Truth be told, as a black woman, I’m not really bothered by a grown black man that chooses to put on a dress and act outlandish to make audiences laugh. Were white people concerned when Robin Williams did the same thing in Mrs. Doubtfire?
It’s always a bit disheartening to watch famous black people, a group that’s already a very small minority in Hollywood to begin with, publicly criticize one another because we shouldn’t act a certain way in front of the white folk. Black people are not one monolithic group. We are multi-dimensional just like people of other races and cultures. Spike is showing one side of our race and Tyler is just showing another. And ultimately, fans will determine who and what they want to see. I like Tyler Perry’s more recent efforts- specifically For Colored Girls. But I’ve watched more of Spike Lee’s movies. And Bamboozled is actually one of my favorite movies of all time. No one can deny that both Tyler Perry and Spike Lee are talented. They each have a voice, a point of view, and most importantly they both create jobs for black writers, actors and actresses. They should be supporting one another. And in my opinion, the real “coonery” and “buffoonery” taking place is this Tyler Perry-Spike Lee feud.
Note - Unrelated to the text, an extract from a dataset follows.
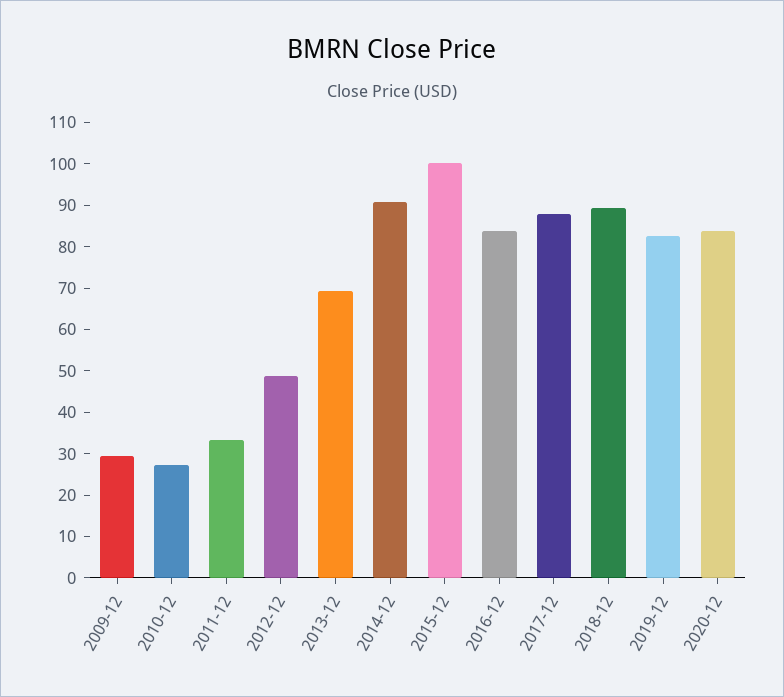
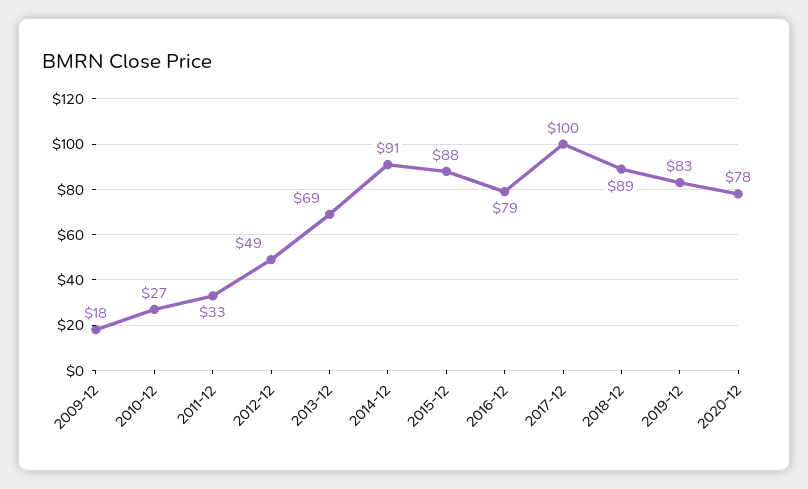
2009-12: 30 -> 18
2015-12: 100 -> 88
2016-12: 84 -> 79
2017-12: 88 -> 100
2020-12: 84 -> 78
If it’s truly Spike Lee’s desire to bring consciousness to black America, then I encourage him to get back behind the camera to address more pressing issues other than a man putting on a dress. And Spike if you’re looking for material, I’ll offer an obvious suggestion: Considering the constant negative representation of black women in music and media, which last time I checked, Tyler Perry wasn’t a participant in, I would challenge Mr. Lee to turn his next film project to highlighting and criticizing famous rappers and entertainers that make their millions off the shameless objectification and degradation of black women. Interestingly enough, I haven’t heard much from Mr. Lee on this issue. And I would definitely get in line to see that movie.
What do you think of the Tyler Perry-Spike Lee feud?